MB: It is found all along the coast, they can be found at 0 metres (there are some Posidonias that reach the surface). All the way down to 40 metres, usually between 0 and 30 metres. They usually cover very sandy areas.

The largest meadows we have in the Balearic Islands can be found in the bay of Alcudia, Pollensa and Formentera / Ibiza. There are giant Posidonia meadows of about 650 km2 .

Do you think that yachts and boats give enough importance to this plant?

MB: Fortunately, the contact we have with the captains of the boats is very good. As lovers of the sea they do not put up any opposition to good practices and good treatment of Posidonia, we all know that it is a win/win.

We have to help the boats that come to enjoy our beautiful seas to provide tools to the captains, so that they can simply see a map and avoid it. Or they can use applications to differentiate where the sand is, and avoid posidonia. This way everybody wins.

We have a service called Posidonia Surveillance Service where large vessels can call on the VHF channel, they can consult information about where we are, some cartography or the applications that exist on the market on the website: posidonia.caib.es

Why have you decided to study these plants?

MB: Sometimes life takes you down a path and I have been lucky enough to be able to protect Posidonia. My part is not so much scientific studies, about what Posidonia is, but rather the management of how to protect it. In other words, to do this you also need to know it, obviously I must have knowledge of how its ecology works and I am passionate about that, but also what is needed in the end to protect it is how you manage the impacts and that is what I have been working on for 13 years.

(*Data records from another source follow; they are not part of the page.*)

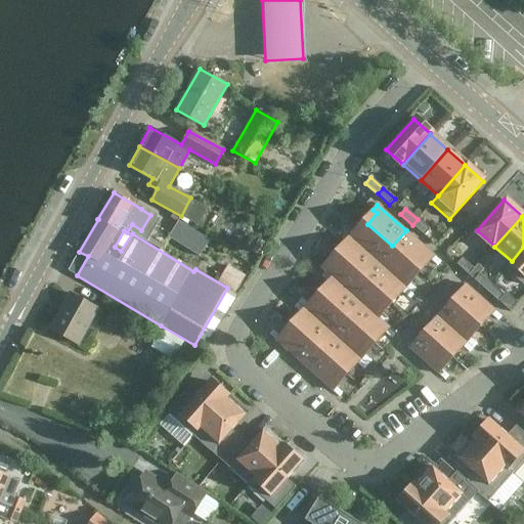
[(430,229),(418,219),(412,225),(424,235),(430,229)]
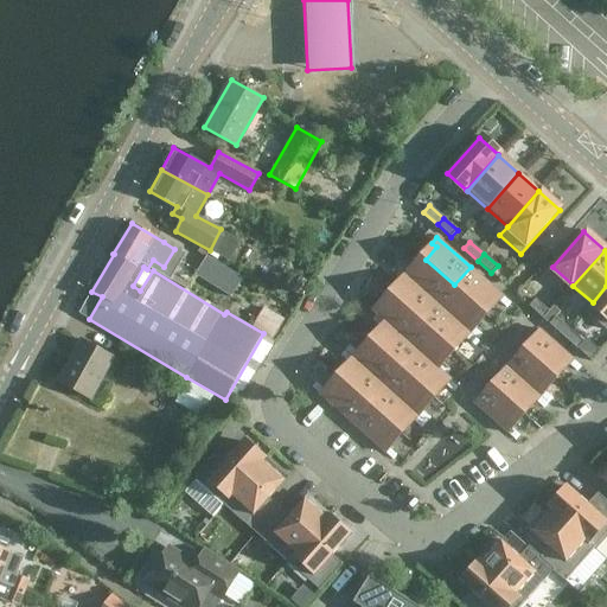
[(230,296),(242,278),(206,256),(195,275),(230,296)]
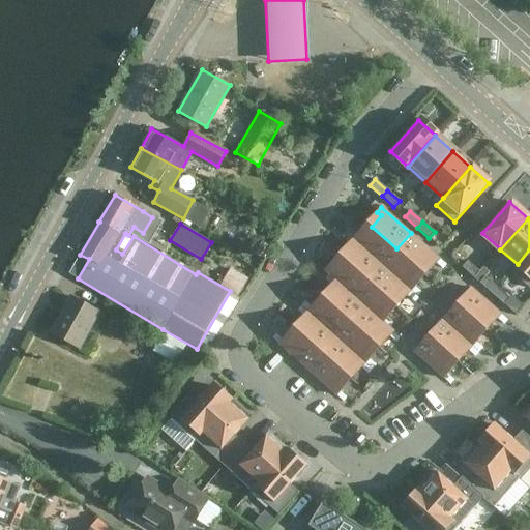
[(396,248),(372,227),(361,238),(357,235),(353,239),(382,265),(396,248)]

I started with a European project called life posidonia, where a lot of studies were done and from there, I had the opportunity to get on that big boat called Posidonia. Now we continue to help protect them.

Is there an increase for the care of Posidonia?

MB: Posidonia is already included in European directives, in the laws of the Spanish Ministry for example the Ministry of Ecological Transition, as a protected species.

The most specific laws that are being made about its protection are in France. From 24 metres upwards posidonia is protected from impacts on anchoring. Since July 2018 we have had the protection that is an autonomous decree and that exists in the Balearic Islands. At the same time, we can also say that we are getting ready to have cartography and to give sailors the tools so that they can anchor well.

How do you think we can take care of Posidonia in future?

MB: There are many useful apps to use such as the one from the Balearic government or PosidoniaMaps and DONIA APP.

With these applications you can find out where the Posidonia meadows are and if they will be affected by anchoring. You can check the appl whilst on the boat and see the cartography. Simply press the button and it indicates if it's a good place to anchor or if you could damage the Posidonia.

This is a good tool, so that sailors can anchor with peace of mind and know that they are not making any impact on the areas they’re enjoying.